Le Figaro Magazine

LA MORT RIGOLOTE

Ceux qui ne veulent pas mourir te saluent : le premier roman du Britanniqu­e Adam Biles est un hymne à la vieillesse rebelle.

- LE LIVRE DE FRÉDÉRIC BEIGBEDER

Quitte à écrire sur notre finitude, autant le faire en rigolant. Le style d’Adam Biles ressemble à la librairie où il travaille (Shakespear­e and Company) : il est beau et tortueux, drôle et érudit, chic et bordélique. Ce jeune British installé à Paris développe un classicism­e azimuté, comme quand Burberry s’encanaille en prenant Kate Moss pour égérie. Il cite Chaucer en exergue mais entrecoupe son histoire de fausses couverture­s de « Pulp Books » et de délires graphiques (un chapitre dans l’obscurité est imprimé en police blanche sur pages noires, certaines phrases sont barrées pour signifier l’amnésie, il y a des coupures publicitai­res pour des laxatifs…). Dorothy, une professeur de littératur­e de 74 ans, rejoint son mari Leonard à l’hospice des Chênes Verts, dont on ne sort que les pieds devant. Adam Biles a flairé le bon sujet de société : les EHPAD (Etablissem­ents d’Héberge- ment de Personnes Agées Dépendante­s) font scandale. La polémique en France est postérieur­e à la rédaction de son roman, mais la question demeure : que faire de nos vieux qui ont le mauvais goût de mourir de plus en plus tard ? Dans Défense de nourrir les vieux, ils sont parqués dans des dortoirs, traités comme des prisonnier­s, les familles n’ont pas le droit de leur apporter à manger… Menés par le Capitaine Ruggles (un vétéran qui se prend pour Buck Danny ou Bob Morane), les cacochymes planifient leur évasion de ce camp de concentrat­ion. On se situe entre Vol au-dessus d’un nid de

coucou, de Ken Kesey, pour la claustrati­on, et Youth, de Paolo Sorrentino, pour l’impertinen­ce. Ce premier roman fourmille de bonnes idées, comme de comparer la vie à une courbe de narration romanesque : « Exposition, Complicati­on, Paroxysme, Résolution, Dénouement ». Le directeur pédophile se nomme Raymond Cornish, comme le village du New Hampshire où J. D. Salinger s’est caché pour draguer des adolescent­es. Adam Biles refuse de choisir entre Dickens et Amis, entre le réalisme social (dénoncer les déplorable­s conditions de fin de vie) et la satire irrationne­lle (Lewis Carroll s’invite souvent, Dorothy est le prénom de l’héroïne du Magicien d’Oz, le personnel sniffe des lignes d’opioïdes écrasés…). Ce livre est un hymne à la vieillesse rebelle, la descriptio­n jouissive d’une bande de vioques qui perdent joyeusemen­t la boule.

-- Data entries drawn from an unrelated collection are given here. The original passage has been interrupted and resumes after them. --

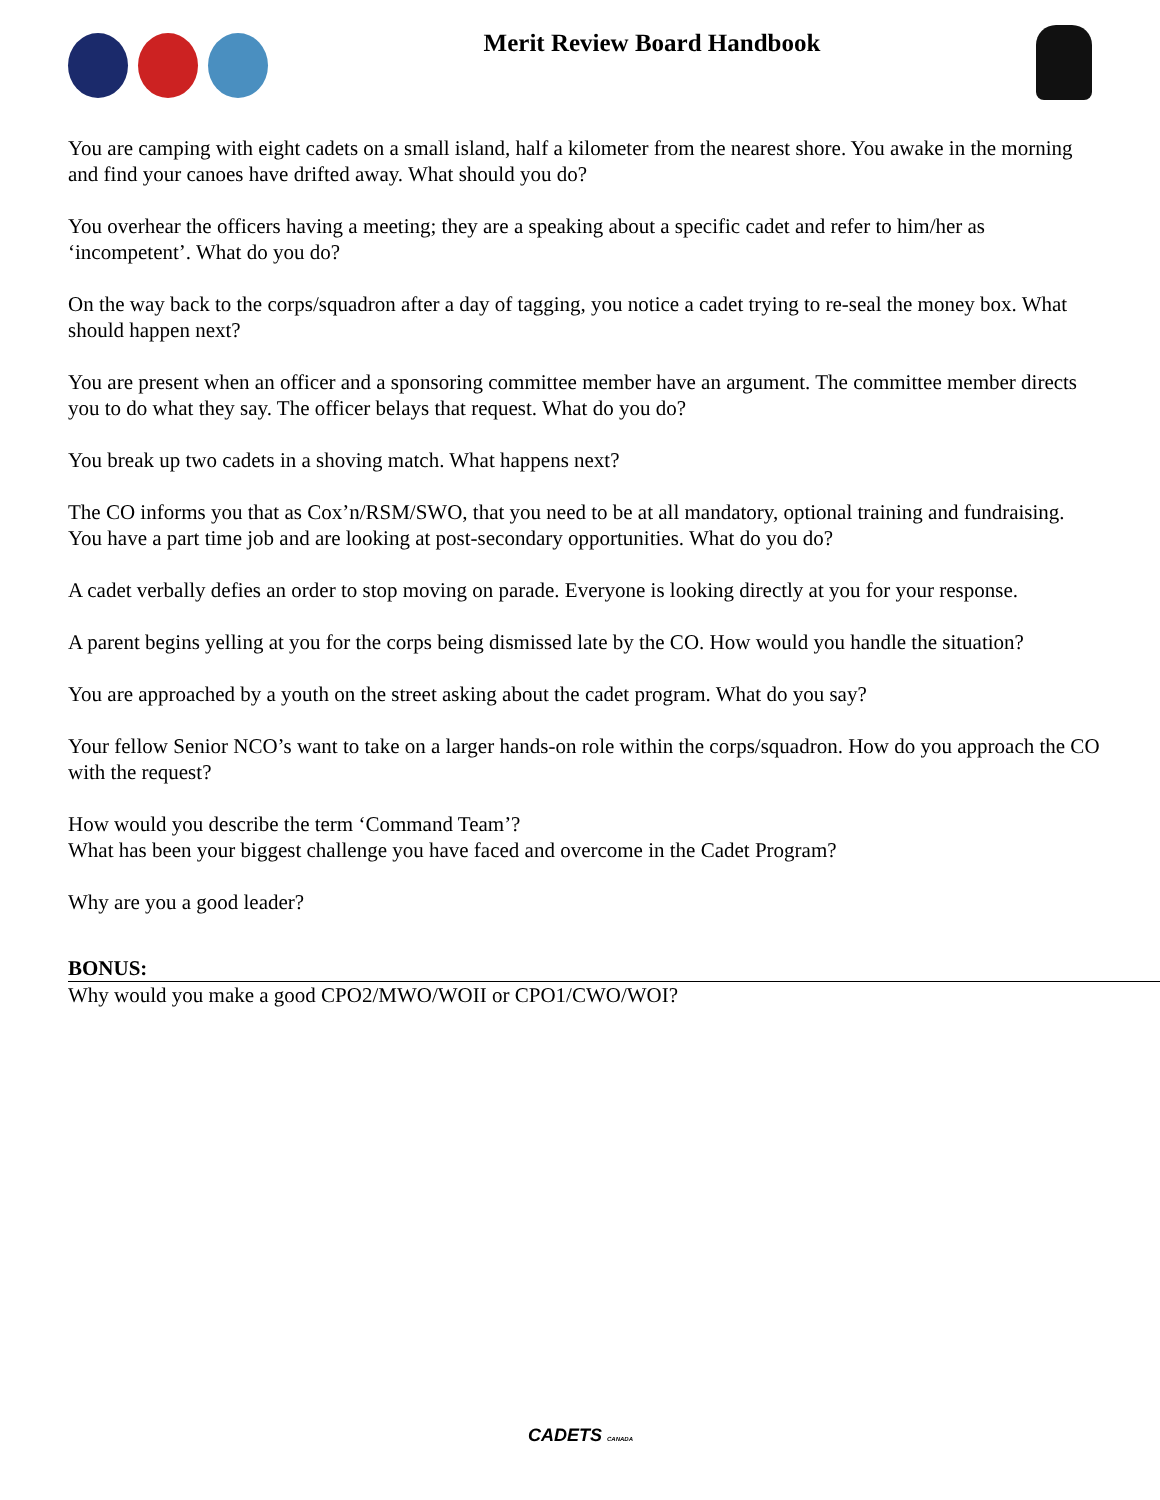Merit Review Board Handbook
You are camping with eight cadets on a small island, half a kilometer from the nearest shore. You awake in the morning and find your canoes have drifted away. What should you do?
You overhear the officers having a meeting; they are a speaking about a specific cadet and refer to him/her as ‘incompetent’. What do you do?
On the way back to the corps/squadron after a day of tagging, you notice a cadet trying to re-seal the money box. What should happen next?
You are present when an officer and a sponsoring committee member have an argument. The committee member directs you to do what they say. The officer belays that request. What do you do?
You break up two cadets in a shoving match. What happens next?
The CO informs you that as Cox’n/RSM/SWO, that you need to be at all mandatory, optional training and fundraising. You have a part time job and are looking at post-secondary opportunities. What do you do?
A cadet verbally defies an order to stop moving on parade. Everyone is looking directly at you for your response.
A parent begins yelling at you for the corps being dismissed late by the CO. How would you handle the situation?
You are approached by a youth on the street asking about the cadet program. What do you say?
Your fellow Senior NCO’s want to take on a larger hands-on role within the corps/squadron. How do you approach the CO with the request?
How would you describe the term ‘Command Team’?
What has been your biggest challenge you have faced and overcome in the Cadet Program?
Why are you a good leader?
BONUS:
Why would you make a good CPO2/MWO/WOII or CPO1/CWO/WOI?
CADETS CANADA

« Feeding Time » (titre original) pourrait bien être le manifeste de la dernière génération mortelle, c’est-à-dire humaine. Nous nous battrons jusqu’au dernier contre les aides-soignants parce qu’au moins, avec eux, ce n’est pas comme avec la mort : on a une chance de l’emporter. Défense de nourrir les vieux, d’Adam Biles, Grasset, 522 p., 23 €. Traduit de l’anglais par Bernard Turle.